> About this exercise
A faithful repeat of all the records, with no image kept, is the required answer.

------------------------------

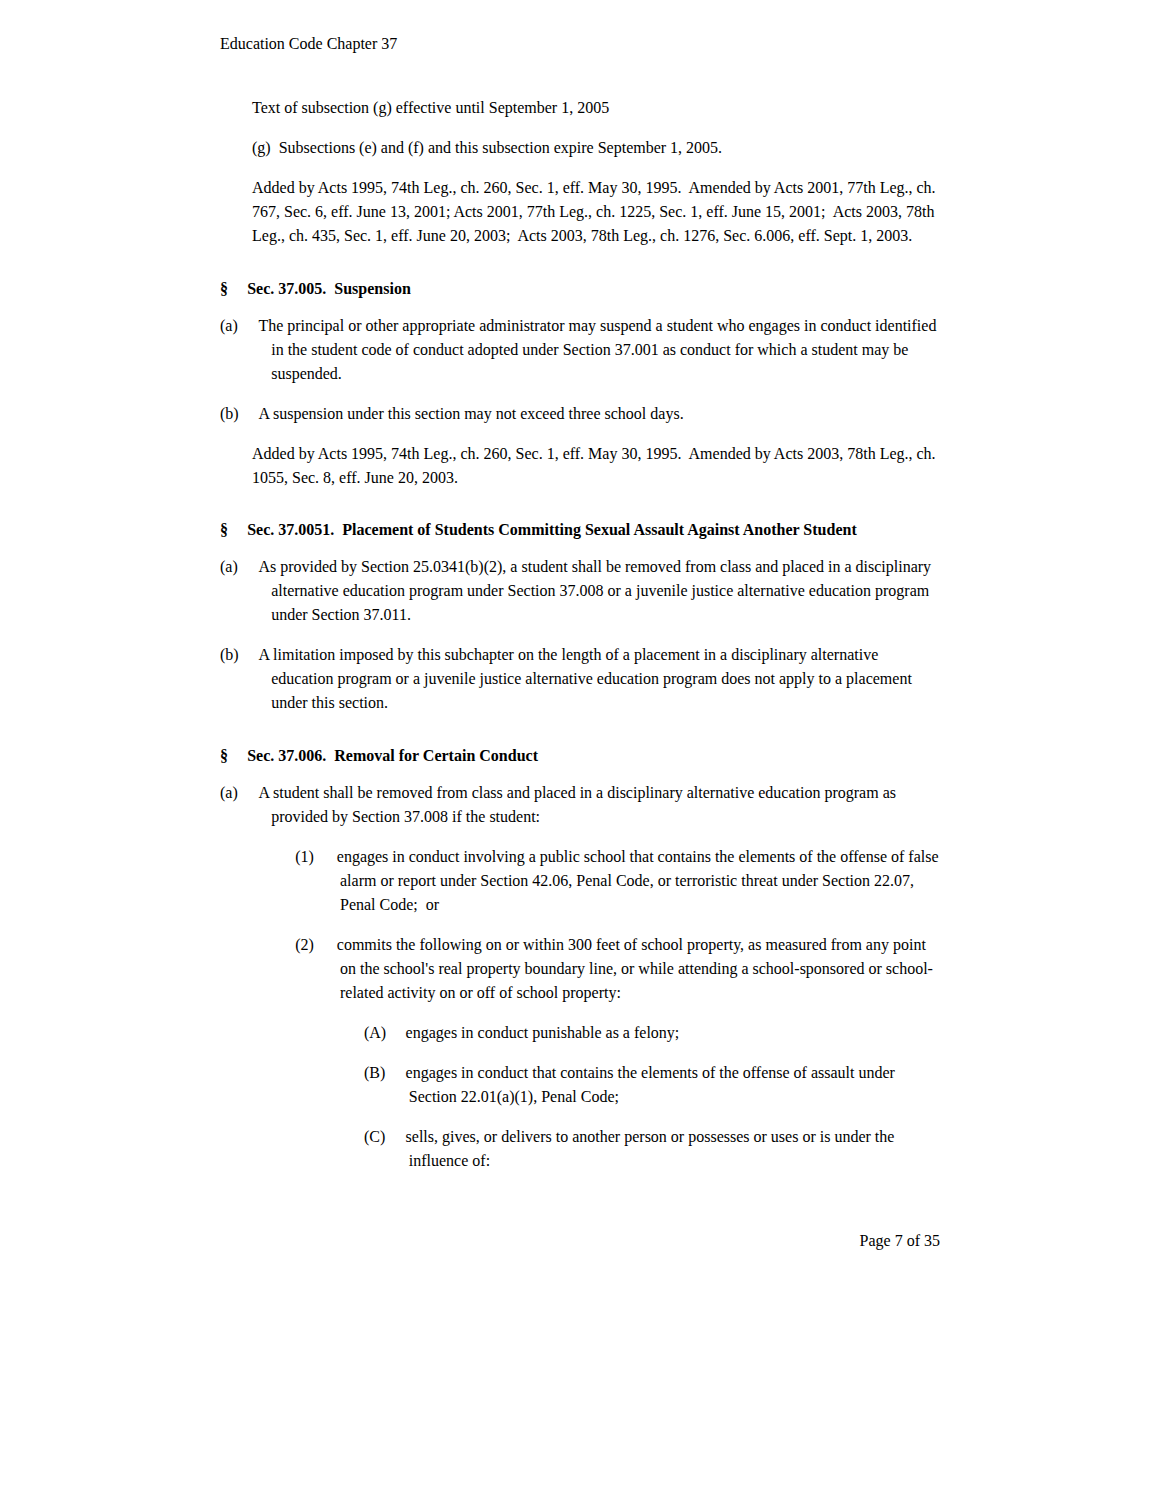Education Code Chapter 37
Text of subsection (g) effective until September 1, 2005
(g) Subsections (e) and (f) and this subsection expire September 1, 2005.
Added by Acts 1995, 74th Leg., ch. 260, Sec. 1, eff. May 30, 1995. Amended by Acts 2001, 77th Leg., ch. 767, Sec. 6, eff. June 13, 2001; Acts 2001, 77th Leg., ch. 1225, Sec. 1, eff. June 15, 2001; Acts 2003, 78th Leg., ch. 435, Sec. 1, eff. June 20, 2003; Acts 2003, 78th Leg., ch. 1276, Sec. 6.006, eff. Sept. 1, 2003.
§Sec. 37.005. Suspension
(a) The principal or other appropriate administrator may suspend a student who engages in conduct identified in the student code of conduct adopted under Section 37.001 as conduct for which a student may be suspended.
(b) A suspension under this section may not exceed three school days.
Added by Acts 1995, 74th Leg., ch. 260, Sec. 1, eff. May 30, 1995. Amended by Acts 2003, 78th Leg., ch. 1055, Sec. 8, eff. June 20, 2003.
§Sec. 37.0051. Placement of Students Committing Sexual Assault Against Another Student
(a) As provided by Section 25.0341(b)(2), a student shall be removed from class and placed in a disciplinary alternative education program under Section 37.008 or a juvenile justice alternative education program under Section 37.011.
(b) A limitation imposed by this subchapter on the length of a placement in a disciplinary alternative education program or a juvenile justice alternative education program does not apply to a placement under this section.
§Sec. 37.006. Removal for Certain Conduct
(a) A student shall be removed from class and placed in a disciplinary alternative education program as provided by Section 37.008 if the student:
(1) engages in conduct involving a public school that contains the elements of the offense of false alarm or report under Section 42.06, Penal Code, or terroristic threat under Section 22.07, Penal Code; or
(2) commits the following on or within 300 feet of school property, as measured from any point on the school's real property boundary line, or while attending a school-sponsored or school-related activity on or off of school property:
(A) engages in conduct punishable as a felony;
(B) engages in conduct that contains the elements of the offense of assault under Section 22.01(a)(1), Penal Code;
(C) sells, gives, or delivers to another person or possesses or uses or is under the influence of:
Page 7 of 35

------------------------------

> Solution to the exercise
Education Code Chapter 37
Text of subsection (g) effective until September 1, 2005
(g) Subsections (e) and (f) and this subsection expire September 1, 2005.
Added by Acts 1995, 74th Leg., ch. 260, Sec. 1, eff. May 30, 1995. Amended by Acts 2001, 77th Leg., ch. 767, Sec. 6, eff. June 13, 2001; Acts 2001, 77th Leg., ch. 1225, Sec. 1, eff. June 15, 2001; Acts 2003, 78th Leg., ch. 435, Sec. 1, eff. June 20, 2003; Acts 2003, 78th Leg., ch. 1276, Sec. 6.006, eff. Sept. 1, 2003.
§Sec. 37.005. Suspension
(a) The principal or other appropriate administrator may suspend a student who engages in conduct identified in the student code of conduct adopted under Section 37.001 as conduct for which a student may be suspended.
(b) A suspension under this section may not exceed three school days.
Added by Acts 1995, 74th Leg., ch. 260, Sec. 1, eff. May 30, 1995. Amended by Acts 2003, 78th Leg., ch. 1055, Sec. 8, eff. June 20, 2003.
§Sec. 37.0051. Placement of Students Committing Sexual Assault Against Another Student
(a) As provided by Section 25.0341(b)(2), a student shall be removed from class and placed in a disciplinary alternative education program under Section 37.008 or a juvenile justice alternative education program under Section 37.011.
(b) A limitation imposed by this subchapter on the length of a placement in a disciplinary alternative education program or a juvenile justice alternative education program does not apply to a placement under this section.
§Sec. 37.006. Removal for Certain Conduct
(a) A student shall be removed from class and placed in a disciplinary alternative education program as provided by Section 37.008 if the student:
(1) engages in conduct involving a public school that contains the elements of the offense of false alarm or report under Section 42.06, Penal Code, or terroristic threat under Section 22.07, Penal Code; or
(2) commits the following on or within 300 feet of school property, as measured from any point on the school's real property boundary line, or while attending a school-sponsored or school-related activity on or off of school property:
(A) engages in conduct punishable as a felony;
(B) engages in conduct that contains the elements of the offense of assault under Section 22.01(a)(1), Penal Code;
(C) sells, gives, or delivers to another person or possesses or uses or is under the influence of:
Page 7 of 35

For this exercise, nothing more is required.